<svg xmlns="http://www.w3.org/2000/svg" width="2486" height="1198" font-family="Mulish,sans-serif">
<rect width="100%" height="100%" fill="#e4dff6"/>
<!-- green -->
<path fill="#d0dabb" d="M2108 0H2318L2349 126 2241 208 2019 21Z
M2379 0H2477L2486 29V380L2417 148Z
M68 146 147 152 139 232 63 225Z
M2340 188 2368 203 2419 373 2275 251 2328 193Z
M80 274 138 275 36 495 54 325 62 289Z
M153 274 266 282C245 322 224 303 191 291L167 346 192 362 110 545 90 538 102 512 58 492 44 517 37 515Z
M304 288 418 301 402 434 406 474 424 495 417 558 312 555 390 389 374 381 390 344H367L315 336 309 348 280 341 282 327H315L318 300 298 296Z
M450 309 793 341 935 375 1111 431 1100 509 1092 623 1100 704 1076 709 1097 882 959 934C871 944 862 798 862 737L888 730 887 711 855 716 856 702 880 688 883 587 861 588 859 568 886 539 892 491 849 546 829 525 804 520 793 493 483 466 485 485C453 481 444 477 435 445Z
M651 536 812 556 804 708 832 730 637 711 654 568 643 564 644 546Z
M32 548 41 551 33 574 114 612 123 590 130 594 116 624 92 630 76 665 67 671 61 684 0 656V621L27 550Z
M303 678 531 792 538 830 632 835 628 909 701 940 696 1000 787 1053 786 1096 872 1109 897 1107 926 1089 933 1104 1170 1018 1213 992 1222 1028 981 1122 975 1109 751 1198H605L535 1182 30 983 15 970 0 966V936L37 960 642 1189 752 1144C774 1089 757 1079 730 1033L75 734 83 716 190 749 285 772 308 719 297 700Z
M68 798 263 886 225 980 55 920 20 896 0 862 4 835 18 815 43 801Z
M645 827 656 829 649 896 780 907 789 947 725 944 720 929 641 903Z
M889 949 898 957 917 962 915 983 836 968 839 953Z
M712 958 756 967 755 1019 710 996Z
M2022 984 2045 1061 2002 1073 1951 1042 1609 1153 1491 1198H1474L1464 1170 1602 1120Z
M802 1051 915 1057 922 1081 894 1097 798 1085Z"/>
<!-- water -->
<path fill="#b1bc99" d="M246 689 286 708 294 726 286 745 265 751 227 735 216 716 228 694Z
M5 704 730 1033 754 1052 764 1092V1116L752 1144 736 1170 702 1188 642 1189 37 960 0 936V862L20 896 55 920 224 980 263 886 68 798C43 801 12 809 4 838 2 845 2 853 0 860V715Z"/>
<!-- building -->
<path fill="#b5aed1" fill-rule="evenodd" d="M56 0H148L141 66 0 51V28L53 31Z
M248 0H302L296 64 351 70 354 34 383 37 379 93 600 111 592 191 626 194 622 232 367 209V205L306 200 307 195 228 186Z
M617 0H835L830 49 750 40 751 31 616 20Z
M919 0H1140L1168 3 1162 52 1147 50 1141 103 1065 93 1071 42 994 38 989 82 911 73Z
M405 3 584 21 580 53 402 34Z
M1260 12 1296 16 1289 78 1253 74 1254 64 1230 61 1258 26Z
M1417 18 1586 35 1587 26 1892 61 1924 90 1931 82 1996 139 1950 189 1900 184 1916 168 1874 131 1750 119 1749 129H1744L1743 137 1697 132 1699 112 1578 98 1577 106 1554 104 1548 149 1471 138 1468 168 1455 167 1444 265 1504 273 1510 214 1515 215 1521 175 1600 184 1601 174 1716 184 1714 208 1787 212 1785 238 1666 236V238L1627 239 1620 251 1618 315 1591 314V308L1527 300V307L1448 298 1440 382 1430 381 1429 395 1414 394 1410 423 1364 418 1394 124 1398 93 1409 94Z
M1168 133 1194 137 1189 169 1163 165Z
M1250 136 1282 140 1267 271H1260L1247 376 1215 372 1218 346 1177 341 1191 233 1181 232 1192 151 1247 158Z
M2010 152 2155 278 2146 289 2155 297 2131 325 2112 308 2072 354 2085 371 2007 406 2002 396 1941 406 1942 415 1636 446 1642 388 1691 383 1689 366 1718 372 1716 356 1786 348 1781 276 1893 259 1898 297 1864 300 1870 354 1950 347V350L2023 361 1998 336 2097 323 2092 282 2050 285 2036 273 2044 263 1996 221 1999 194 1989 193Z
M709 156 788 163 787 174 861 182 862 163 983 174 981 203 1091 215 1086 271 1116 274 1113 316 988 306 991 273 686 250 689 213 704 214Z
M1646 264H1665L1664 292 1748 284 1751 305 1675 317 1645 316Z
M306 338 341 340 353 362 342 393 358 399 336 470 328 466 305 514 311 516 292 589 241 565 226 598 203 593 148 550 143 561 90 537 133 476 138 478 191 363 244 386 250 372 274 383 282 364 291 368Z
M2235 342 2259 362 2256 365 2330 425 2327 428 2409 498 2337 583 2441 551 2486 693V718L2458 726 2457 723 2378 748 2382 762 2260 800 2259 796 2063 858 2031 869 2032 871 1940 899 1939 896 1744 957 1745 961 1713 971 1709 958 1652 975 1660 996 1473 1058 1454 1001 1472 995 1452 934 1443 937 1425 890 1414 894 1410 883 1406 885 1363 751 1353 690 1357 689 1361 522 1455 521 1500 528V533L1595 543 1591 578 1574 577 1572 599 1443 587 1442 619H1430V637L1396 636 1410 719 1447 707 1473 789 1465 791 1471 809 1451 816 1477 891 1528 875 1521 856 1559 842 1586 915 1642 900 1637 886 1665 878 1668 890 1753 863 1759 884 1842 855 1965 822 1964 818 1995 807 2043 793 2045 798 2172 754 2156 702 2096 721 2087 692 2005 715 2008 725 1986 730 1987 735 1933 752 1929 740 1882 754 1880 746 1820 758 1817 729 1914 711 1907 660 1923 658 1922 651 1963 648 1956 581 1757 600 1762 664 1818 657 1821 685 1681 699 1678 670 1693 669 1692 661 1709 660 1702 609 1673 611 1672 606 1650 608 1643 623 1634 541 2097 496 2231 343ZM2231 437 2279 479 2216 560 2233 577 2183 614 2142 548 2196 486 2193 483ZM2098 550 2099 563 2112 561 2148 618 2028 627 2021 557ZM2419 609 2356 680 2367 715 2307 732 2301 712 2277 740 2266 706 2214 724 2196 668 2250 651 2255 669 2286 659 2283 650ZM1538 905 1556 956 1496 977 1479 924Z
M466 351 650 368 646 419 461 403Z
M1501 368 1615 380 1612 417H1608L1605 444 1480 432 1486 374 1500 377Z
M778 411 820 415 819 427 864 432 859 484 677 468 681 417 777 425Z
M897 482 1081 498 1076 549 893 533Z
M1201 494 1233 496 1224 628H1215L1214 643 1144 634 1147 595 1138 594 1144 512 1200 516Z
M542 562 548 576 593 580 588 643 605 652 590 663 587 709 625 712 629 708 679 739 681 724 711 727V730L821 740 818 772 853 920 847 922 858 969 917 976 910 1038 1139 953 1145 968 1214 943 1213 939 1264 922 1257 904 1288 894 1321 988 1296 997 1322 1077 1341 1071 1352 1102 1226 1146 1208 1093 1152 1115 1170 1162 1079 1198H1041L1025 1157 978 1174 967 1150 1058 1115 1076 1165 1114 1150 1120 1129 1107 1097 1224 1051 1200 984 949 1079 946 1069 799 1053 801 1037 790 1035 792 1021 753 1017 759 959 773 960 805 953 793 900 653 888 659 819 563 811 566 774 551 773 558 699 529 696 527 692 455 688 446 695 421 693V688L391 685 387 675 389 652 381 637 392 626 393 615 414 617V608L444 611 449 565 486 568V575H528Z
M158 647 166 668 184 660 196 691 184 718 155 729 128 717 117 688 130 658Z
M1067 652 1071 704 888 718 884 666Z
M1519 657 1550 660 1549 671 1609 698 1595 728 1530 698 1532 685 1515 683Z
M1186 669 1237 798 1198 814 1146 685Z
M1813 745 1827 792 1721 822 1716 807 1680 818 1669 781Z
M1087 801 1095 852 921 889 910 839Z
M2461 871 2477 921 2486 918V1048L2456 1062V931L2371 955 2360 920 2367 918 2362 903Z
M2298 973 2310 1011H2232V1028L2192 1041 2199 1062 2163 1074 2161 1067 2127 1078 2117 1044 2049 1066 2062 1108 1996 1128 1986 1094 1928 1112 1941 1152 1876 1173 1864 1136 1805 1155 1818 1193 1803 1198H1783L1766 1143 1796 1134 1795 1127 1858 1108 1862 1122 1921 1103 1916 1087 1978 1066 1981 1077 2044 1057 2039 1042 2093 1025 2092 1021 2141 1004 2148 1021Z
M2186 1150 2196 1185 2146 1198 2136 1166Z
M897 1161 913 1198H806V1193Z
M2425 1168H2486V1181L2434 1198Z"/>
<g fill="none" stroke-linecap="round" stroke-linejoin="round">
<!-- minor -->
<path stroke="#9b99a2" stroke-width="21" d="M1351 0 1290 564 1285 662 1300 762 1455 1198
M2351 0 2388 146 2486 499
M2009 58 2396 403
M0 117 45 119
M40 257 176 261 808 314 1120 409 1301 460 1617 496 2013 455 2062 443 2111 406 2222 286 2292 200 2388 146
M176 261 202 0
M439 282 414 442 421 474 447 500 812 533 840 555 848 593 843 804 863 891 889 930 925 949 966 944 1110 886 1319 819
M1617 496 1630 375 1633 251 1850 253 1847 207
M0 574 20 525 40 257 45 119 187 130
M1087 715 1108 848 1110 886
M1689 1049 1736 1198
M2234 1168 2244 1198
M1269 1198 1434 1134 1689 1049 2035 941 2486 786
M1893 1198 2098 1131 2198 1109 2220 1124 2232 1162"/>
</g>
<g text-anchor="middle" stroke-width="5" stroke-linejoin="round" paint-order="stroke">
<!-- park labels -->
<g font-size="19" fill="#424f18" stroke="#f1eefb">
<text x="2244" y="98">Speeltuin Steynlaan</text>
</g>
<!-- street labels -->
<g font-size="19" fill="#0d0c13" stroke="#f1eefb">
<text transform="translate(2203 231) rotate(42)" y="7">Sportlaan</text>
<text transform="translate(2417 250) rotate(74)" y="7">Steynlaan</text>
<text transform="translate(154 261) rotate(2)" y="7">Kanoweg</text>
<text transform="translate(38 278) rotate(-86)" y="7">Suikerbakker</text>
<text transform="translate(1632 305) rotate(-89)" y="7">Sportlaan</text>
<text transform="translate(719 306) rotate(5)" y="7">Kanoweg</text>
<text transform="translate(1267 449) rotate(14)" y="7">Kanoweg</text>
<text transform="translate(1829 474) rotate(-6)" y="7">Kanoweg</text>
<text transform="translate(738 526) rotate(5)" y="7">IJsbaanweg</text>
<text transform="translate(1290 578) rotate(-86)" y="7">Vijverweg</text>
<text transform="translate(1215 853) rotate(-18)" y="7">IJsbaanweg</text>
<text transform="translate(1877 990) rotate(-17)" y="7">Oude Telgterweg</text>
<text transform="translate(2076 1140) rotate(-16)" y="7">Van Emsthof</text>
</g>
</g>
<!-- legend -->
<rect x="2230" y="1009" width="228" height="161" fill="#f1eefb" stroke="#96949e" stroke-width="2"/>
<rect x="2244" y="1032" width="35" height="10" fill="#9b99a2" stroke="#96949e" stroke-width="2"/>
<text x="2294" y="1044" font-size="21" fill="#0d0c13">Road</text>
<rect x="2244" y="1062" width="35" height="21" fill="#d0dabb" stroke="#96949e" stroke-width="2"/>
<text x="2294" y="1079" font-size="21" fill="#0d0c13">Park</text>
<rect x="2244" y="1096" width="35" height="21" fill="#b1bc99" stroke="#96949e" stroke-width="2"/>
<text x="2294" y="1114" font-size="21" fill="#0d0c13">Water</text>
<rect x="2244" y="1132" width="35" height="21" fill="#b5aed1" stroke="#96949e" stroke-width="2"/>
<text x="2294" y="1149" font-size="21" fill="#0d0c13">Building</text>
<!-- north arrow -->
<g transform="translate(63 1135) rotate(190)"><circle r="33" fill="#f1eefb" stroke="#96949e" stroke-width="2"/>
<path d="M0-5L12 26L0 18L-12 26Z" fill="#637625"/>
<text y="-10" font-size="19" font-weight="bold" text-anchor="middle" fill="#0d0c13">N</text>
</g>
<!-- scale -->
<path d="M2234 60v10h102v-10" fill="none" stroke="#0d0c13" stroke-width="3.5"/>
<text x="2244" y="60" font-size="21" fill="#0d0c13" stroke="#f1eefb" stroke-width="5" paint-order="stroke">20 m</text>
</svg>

= = =

Within the listing above, filter for lines holding the string "none" and copy each one.

### Reply to the exercise
<g fill="none" stroke-linecap="round" stroke-linejoin="round">
<path d="M2234 60v10h102v-10" fill="none" stroke="#0d0c13" stroke-width="3.5"/>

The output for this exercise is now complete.